Look to the east where Tamerlane display'd
His crescent[B] moons and nations prostrate laid,
March where he would, the world before him bow'd
In conquest mighty, as of conquest proud—
What was the event? let tragic story tell
While sad sensations in the bosom swell—
What were the effects? in every step we trace
The wasteful havoc of a royal race,
Once fertile fields a howling desert made
The town in ashes, or the town decay'd,
Degraded man to native wildness turn'd,
His prospects clouded and his commerce spurn'd—
If such the outset of this mad career
What will the last disgusting scene appear,
Of all he conquer'd, when no more remains
Than vagrant subjects, or unpeopled plains!

[B] The three crescent moons in the turkish military standard, which had their origin, it is said, from the asiatic Tartars. Timurbeck (or Tamerlane) was of tartarian extraction.—Freneau's note.

Thus, when ambition prompts the ardent mind,
The soul, eccentric, frantic, unconfined,
To peace a stranger, soars to heights unknown,
And, slighting reason, yields the will to none;
Mere passion rules, degrading powers prevail,
And cool reflection quits the unbalanced scale.
It leaves the haunts of happiness and rest
To float on winds, disorder'd and unblest,
Quits all the calm that nature meant for man
To find some prize, or form the aspiring plan;
That plan ungain'd, the object cheats the view,
Or, if attain'd, they other marks pursue;
Till all is closed in disappointment's shade
And folly wonders at the flight she made:
Ambition's self finds every prospect vain,
The visions vanish, and the glooms remain.

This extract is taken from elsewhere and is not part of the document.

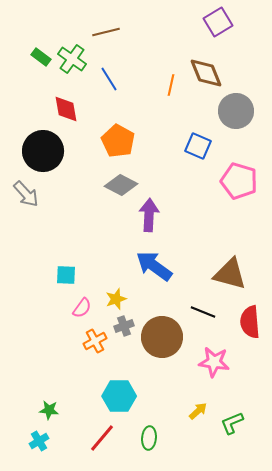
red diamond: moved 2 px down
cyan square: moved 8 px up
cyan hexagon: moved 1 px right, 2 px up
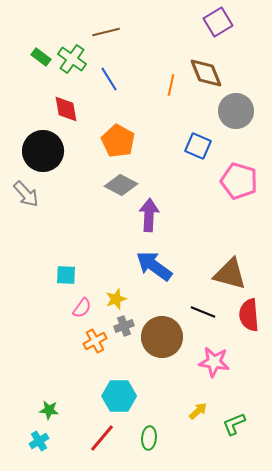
red semicircle: moved 1 px left, 7 px up
green L-shape: moved 2 px right, 1 px down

And such the vice, with nations as with man,
Such the great failing since the world began:
To power exalted, as to power they rose
By honest toils, and humbling all their foes;
That zenith gain'd, they covet vast domains
And all, that pride from vast possession gains,
Till glittering visions bring the uneasy sigh
And uncontrol'd dominion blasts the eye.

Britain! we cite you to our bar, once more;
What but ambition urged you to our shore?—
To abridge our native rights, seven years you strove;
Seven years were ours your arm of death to prove,
To find, that conquest was your sovereign view;
Your aims, to fetter, humble, and subdue,
To seize a soil which not your labor till'd
When the rude native scarcely we repell'd,
When, with unbounded rage, their nations swore
To hurl the out-law'd stranger from their shore,
Or swell the torrent with their thousands slain
No more to approach them, or molest their reign.—

What did we ask?—what right but reason owns?
Yet even the mild petition met your frowns.
Submission, only, to a monarch's will
Could calm your rage, or bid your storm be still,

Before our eyes the angry shades appear
Of those, whose relics we this day inter:
They live, they speak, reproach you, and complain
Their lives were shorten'd by your galling chain:
They aim their shafts, directed to your breast,—
Let rage, and fierce resentment tell the rest.

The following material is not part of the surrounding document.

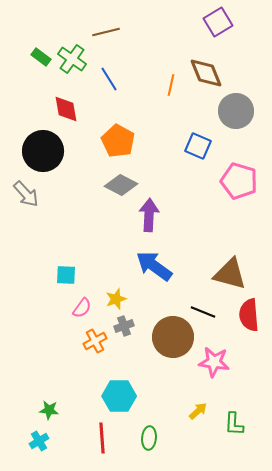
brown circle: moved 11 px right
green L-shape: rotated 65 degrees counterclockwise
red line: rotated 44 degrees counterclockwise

These coffins, tokens of our last regard,
These mouldering bones your vengeance might have spared.—
If once, in life, they met you on the main,
If to your arms they yielded on the plain,—
Man, once a captive, all respect should claim
That Britain gave, before her days of shame.
How changed their lot! in floating dungeons thrown,
They sigh'd unpitied, and relieved by none:
In want of all that nature's wants demand,
They met destruction from some traitor's hand,
Who treated all with death or poison here,
Or the last groan, with ridicule severe.

A sickening languor to the soul returns
And kindling passion at the motive spurns:
The murders here, did we at length display
Would more than paint an indian tyrant's sway:
Then hush the theme, and to the dust restore
These, once so wretched near Manhattan's shore,
When tyrants ruled, whose hearts no mercy felt:
In blood they wallow'd as in death they dealt.